I can think of only one other movie at any time in any language that so thoroughly demolishes the pretensions of the very people whom the smart set aspired to be at the time the movie was coming out. Amazingly that movie was 'Alfie', that came out about that same year. (A movie like La Dolce Vita is in a different mode - the people are the new meretricious post-war haute bourgeois class - a frequent target through history, and in that way, like The Ice Storm or Interiors or American Beauty as an attack on such values).
Virtually all "serious satires" take on targets that the "chattering classes" consider suspect - the hidebound, the hypocritical, the "authority figures" whom youth wish to overturn. Not this one. Astonishingly, in the midst of mod London, the very middle of the swinging 60s, you get a movie that looks at its non-committal "live for the moment" hedonistic experimentation and blasts its moral character with a cannon.

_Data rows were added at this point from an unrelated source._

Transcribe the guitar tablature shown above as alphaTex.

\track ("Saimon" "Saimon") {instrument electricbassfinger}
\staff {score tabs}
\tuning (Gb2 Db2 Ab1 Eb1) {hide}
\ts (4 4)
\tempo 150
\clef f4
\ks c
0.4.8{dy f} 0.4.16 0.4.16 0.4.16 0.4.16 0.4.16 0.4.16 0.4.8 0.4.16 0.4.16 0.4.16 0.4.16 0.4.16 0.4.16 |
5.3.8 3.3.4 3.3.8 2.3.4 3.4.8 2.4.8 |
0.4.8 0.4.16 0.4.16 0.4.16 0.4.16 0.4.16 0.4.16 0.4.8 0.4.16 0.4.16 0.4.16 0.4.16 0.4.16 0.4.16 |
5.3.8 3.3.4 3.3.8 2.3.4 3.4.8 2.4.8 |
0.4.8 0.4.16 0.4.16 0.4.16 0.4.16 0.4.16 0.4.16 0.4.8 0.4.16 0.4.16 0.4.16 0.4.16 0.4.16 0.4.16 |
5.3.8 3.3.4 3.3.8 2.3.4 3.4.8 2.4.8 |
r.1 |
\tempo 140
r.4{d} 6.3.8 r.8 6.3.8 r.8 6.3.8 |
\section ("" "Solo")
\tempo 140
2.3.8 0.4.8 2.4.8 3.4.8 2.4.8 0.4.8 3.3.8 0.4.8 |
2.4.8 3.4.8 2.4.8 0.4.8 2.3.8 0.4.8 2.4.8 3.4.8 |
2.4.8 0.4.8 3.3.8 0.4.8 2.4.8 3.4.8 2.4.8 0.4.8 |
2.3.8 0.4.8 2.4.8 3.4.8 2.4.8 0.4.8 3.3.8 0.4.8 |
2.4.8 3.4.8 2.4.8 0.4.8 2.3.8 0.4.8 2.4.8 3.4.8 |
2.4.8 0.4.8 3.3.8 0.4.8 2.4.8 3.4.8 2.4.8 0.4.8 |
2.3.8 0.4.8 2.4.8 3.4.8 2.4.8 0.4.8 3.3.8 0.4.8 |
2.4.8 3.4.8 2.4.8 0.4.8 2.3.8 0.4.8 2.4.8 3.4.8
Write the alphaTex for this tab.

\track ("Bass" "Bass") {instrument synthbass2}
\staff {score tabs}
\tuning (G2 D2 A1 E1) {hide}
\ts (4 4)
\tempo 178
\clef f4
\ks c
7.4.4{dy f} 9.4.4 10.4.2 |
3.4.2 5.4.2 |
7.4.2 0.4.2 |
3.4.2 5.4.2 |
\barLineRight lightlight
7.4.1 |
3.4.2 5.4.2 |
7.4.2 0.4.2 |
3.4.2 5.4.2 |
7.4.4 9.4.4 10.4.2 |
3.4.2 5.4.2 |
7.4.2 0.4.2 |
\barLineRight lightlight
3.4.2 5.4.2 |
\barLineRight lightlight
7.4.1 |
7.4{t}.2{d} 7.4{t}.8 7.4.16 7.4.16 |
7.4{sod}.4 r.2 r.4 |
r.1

This just doesn't happen in movies - compare say, "If" or "O Lucky Man" or say, "Network" (to name three I like), and you'll see the targets as the familiar powers that be - from school to television. But Julie Christie's character is what people thought was new and wonderful - and its superficiality is blown to bits.
It's as if a movie now were to look at a poor black woman raising a child alone - and blast her for any behavior that contributed to this state. It just won't be done - the sympathies are all running FOR that character. So were the sympathies for the Julie Christie character in that time - and the movie is very very brave in running so utterly against the current.
I just love the movie - it's a step up from Schlesinger's earlier ones -the script is superb, the performances are excellent without exception. (Lawrence Harvey is particularly good - but of course it's Christie's movie).
Do see it. It's also full of wonderfully imaginative touches - such as the ending scene.